Tendo como ponto de partida o
actual artigo 4º nº1 e) ETAF, percebemos que a noção de contrato administrativo
sofreu uma grande evolução ao longo das diversas sessões de psicanálise do
Contencioso Administrativo.
No tempo da “infância difícil
do contencioso”, a figura dos contratos caracterizava-se por uma dicotomia
entre os contratos administrativos e os contratos de direito privado da
Administração. Os primeiros evidenciavam aquela que era a realidade do
contencioso administrativo na altura – este existia para proteger a
Administração. Assim, estes contratos estavam isentos do controlo judicial,
detendo por isso um privilégio processual. Já os contratos ditos de direito
privado da Administração eram regulados pelo direito civil e integravam a
competência dos tribunais ordinários.
O que começou por ser um
privilégio apenas a nível processual, passou, no início do século XX, a ser uma
realidade substantiva. Surge nesta altura um fenómeno de teorização, de busca
de critérios jurídico-materiais que justificassem esta distinção. Nasce, a posteriori, a teoria do contrato
administrativo, com o intuito de justificar um regime processual já existente.
Esta assenta na ideia dos privilégios exorbitantes da Administração como
justificação para a existência de um regime especial, quer processual quer
substantivo para os contratos através dos quais a Administração exercia poderes
autoritários. A este contrapõe-se o regime “comum” de direito privado para os
demais contratos em que interviesse a Administração.
A partir dos anos 70/80
começou a pôr-se em causa a autonomia dos contratos administrativos enquanto
tal e a questionar-se esta distinção "esquizofrénica", uma vez que os contratos
administrativos não eram, por um lado, exorbitantes, nem, por outro, exactamente
iguais aos contratos celebrados por particulares (ex: utilização de dinheiros
públicos). Acresce o facto de se
assistir nesta altura a uma generalização da utilização de formas contratuais
pela Administração Pública enquanto modo normal de exercício da sua função.
Esta tendência para a “unicidade” de tratamento de toda a actividade contratual
foi introduzida na ordem jurídica portuguesa pela Professora Maria João
Estorninho e aceite por uma boa parte da doutrina, de que é exemplo o Professor
Vasco Pereira da Silva, o Professor André Salgado Matos ou o Professor João
Caupers. No entanto, esta questão foi colocada apenas em termos teóricos, não tendo havido alterações a nível legislativo.
Foi necessária a intervenção
do Direito Europeu, nos anos 90, para alterar definitivamente esta realidade. Este
defendia a aproximação de todas as formas contratuais no exercício da função
administrativa, de forma a não existirem restrições às liberdades fundamentais
europeias.
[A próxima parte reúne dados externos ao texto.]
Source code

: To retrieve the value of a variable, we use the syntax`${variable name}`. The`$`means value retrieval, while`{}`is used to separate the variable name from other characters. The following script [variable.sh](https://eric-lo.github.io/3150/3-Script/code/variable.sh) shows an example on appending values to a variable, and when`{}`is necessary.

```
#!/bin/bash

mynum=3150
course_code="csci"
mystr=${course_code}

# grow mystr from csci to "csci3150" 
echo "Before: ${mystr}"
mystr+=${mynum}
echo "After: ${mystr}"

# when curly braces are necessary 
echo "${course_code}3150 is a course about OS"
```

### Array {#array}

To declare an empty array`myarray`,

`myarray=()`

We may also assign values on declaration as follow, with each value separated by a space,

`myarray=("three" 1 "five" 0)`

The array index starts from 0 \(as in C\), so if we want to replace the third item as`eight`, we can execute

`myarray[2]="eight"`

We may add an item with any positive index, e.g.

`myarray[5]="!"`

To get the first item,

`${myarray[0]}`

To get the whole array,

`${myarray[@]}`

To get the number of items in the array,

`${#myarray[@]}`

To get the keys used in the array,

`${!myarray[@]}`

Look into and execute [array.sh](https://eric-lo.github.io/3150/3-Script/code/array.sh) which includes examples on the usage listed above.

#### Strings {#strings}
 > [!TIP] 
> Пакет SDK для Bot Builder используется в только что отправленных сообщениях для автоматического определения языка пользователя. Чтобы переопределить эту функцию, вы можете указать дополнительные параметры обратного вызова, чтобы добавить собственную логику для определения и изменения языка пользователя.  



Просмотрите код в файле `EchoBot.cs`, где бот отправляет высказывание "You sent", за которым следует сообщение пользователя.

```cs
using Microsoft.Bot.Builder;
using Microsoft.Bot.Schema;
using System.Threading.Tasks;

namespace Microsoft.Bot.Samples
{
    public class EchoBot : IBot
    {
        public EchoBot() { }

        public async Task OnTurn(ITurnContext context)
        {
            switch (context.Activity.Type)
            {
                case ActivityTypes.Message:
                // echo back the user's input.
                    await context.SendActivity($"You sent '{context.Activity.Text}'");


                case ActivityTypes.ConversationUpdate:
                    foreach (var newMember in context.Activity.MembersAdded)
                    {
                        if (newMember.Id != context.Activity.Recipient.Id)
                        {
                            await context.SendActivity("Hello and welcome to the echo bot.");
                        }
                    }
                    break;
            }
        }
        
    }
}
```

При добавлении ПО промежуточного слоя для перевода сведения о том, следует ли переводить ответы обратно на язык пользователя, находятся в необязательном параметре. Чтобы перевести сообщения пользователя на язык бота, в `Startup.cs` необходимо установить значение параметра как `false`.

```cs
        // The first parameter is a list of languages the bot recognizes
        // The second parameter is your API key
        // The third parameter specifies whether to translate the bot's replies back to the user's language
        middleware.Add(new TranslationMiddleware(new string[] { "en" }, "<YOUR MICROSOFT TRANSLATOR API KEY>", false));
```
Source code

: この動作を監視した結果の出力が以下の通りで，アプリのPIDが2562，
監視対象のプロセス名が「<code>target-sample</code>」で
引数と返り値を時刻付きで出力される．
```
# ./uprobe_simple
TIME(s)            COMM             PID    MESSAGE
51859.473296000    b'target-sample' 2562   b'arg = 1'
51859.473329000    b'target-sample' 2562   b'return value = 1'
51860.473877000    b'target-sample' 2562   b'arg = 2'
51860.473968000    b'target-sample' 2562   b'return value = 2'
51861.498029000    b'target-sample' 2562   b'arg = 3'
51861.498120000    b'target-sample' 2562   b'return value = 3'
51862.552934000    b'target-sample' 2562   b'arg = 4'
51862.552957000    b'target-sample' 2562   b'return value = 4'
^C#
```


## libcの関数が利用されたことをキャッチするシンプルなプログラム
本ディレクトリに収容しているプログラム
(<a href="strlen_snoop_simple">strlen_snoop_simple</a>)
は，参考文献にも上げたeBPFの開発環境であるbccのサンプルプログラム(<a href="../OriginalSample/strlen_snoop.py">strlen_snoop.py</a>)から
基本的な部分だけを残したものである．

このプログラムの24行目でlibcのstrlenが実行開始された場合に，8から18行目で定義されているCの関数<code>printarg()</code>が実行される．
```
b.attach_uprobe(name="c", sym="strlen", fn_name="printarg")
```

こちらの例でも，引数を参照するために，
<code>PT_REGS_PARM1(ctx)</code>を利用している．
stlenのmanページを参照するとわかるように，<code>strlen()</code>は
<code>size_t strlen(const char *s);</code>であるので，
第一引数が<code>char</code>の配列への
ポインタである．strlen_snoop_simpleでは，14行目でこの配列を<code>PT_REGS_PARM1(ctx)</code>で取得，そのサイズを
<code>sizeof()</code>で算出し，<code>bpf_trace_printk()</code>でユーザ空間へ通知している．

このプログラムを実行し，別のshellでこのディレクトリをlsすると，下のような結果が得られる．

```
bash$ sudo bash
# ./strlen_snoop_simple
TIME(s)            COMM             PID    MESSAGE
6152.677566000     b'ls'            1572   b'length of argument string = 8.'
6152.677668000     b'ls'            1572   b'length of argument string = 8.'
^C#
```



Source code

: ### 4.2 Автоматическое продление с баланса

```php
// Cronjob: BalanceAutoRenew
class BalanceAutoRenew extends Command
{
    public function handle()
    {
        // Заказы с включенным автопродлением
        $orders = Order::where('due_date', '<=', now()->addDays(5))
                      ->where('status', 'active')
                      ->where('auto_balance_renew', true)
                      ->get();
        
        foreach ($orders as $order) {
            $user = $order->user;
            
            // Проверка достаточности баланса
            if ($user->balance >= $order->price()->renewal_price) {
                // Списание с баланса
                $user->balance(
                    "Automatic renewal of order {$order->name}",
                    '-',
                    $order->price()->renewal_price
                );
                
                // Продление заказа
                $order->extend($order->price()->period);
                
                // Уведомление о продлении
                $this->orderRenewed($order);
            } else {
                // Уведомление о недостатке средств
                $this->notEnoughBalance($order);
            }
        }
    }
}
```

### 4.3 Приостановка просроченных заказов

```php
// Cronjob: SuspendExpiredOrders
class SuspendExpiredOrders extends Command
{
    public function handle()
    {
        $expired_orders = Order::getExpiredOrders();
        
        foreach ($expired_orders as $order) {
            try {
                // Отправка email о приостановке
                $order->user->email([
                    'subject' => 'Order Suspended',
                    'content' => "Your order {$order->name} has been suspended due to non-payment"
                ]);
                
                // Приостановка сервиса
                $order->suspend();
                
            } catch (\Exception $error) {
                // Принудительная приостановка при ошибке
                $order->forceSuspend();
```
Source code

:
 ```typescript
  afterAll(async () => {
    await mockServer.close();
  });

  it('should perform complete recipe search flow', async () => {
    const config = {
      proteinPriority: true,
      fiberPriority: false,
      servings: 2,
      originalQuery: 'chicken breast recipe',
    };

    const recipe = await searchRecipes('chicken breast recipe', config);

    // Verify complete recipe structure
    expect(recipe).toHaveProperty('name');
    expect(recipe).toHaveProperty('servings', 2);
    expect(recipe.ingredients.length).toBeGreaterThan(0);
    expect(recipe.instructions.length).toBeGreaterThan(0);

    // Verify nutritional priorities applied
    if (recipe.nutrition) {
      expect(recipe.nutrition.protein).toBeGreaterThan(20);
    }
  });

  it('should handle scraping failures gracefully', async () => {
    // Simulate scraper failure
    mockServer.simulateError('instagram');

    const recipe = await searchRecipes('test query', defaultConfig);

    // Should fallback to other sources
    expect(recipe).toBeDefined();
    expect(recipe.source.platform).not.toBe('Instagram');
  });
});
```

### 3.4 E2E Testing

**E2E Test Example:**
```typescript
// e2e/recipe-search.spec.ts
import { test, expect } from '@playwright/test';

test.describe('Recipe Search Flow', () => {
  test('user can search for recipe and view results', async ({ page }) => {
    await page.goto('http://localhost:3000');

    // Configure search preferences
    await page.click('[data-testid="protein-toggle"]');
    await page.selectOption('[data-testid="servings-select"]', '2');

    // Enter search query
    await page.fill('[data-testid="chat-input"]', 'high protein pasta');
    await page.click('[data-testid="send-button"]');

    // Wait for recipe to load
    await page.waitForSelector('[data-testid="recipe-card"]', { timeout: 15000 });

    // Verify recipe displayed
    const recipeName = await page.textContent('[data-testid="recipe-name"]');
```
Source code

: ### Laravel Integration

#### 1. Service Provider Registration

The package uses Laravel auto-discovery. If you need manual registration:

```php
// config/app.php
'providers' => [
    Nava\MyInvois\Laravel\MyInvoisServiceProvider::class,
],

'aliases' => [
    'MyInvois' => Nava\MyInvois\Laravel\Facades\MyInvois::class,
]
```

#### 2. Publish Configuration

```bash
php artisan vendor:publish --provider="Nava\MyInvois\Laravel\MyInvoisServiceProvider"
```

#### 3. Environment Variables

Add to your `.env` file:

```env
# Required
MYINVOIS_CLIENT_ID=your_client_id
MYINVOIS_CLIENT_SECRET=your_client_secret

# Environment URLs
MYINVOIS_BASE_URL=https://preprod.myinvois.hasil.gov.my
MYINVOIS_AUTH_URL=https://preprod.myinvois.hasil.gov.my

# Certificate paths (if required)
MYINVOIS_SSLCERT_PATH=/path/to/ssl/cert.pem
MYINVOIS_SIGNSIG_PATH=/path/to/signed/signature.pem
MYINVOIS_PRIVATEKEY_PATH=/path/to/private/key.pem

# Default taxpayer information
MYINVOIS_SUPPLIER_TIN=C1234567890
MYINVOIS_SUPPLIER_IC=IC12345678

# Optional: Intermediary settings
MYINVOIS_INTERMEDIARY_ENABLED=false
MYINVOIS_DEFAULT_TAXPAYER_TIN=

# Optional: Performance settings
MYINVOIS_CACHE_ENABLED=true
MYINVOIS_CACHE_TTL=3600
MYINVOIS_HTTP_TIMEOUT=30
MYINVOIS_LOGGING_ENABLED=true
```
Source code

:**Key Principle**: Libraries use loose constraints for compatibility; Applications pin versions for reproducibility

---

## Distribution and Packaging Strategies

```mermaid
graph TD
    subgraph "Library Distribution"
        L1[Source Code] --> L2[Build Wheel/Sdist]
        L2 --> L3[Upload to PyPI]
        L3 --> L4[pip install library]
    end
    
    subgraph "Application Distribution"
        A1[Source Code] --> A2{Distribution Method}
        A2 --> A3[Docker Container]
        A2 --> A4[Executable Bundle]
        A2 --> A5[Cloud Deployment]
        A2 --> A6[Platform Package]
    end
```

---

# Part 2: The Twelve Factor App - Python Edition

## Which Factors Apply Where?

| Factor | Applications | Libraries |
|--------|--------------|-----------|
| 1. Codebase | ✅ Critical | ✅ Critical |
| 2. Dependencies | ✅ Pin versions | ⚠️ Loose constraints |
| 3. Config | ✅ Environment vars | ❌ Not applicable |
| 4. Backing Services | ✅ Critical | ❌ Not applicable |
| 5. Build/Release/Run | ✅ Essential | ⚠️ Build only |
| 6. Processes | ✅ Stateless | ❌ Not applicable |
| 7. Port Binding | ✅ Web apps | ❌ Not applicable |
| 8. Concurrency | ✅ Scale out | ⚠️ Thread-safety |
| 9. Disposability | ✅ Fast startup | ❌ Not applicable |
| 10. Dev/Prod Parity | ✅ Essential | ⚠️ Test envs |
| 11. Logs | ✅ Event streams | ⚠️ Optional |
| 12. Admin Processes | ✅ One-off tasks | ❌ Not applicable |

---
Exemplo desta situação é a necessidade de criar um regime que
permitisse um cidadão de um país membro da UE participar num concurso público num outro país da UE. Foi por via de diversas
Directivas que a União Europeia criou um verdadeiro Direito Europeu de Contratação
Pública, independentemente das classificações nacionais. Para tal recorreu aos critérios materiais do
fim prosseguido e da natureza da actividade. Assim, a título de exemplo, em
certos sectores, como água, eletricidade ou energia, todos os contratos
celebrados, independentemente de quem os celebra, têm de ter um regime
especial, justificado pelo interesse público a eles subjacente.
Também Portugal adoptou a
(quase) unidade do Contencioso Contratual da Função Administrativa. O código da
Contratação Pública acolheu de facto, a noção ampla de contrato
administrativo, estabelecendo o legislador uma disciplina geral e completa de
todos os contratos em que intervém a Administração. Porém, como a terapia da
psicanálise por vezes apresenta falhas, o legislador português não resistiu a
continuar a chamar a uma das espécies de contratos públicos, contratos
administrativos, como vemos no artigo 1º nº1 CCP... Resta-nos, por isso, aconselhar mais uma sessão de psicanálise.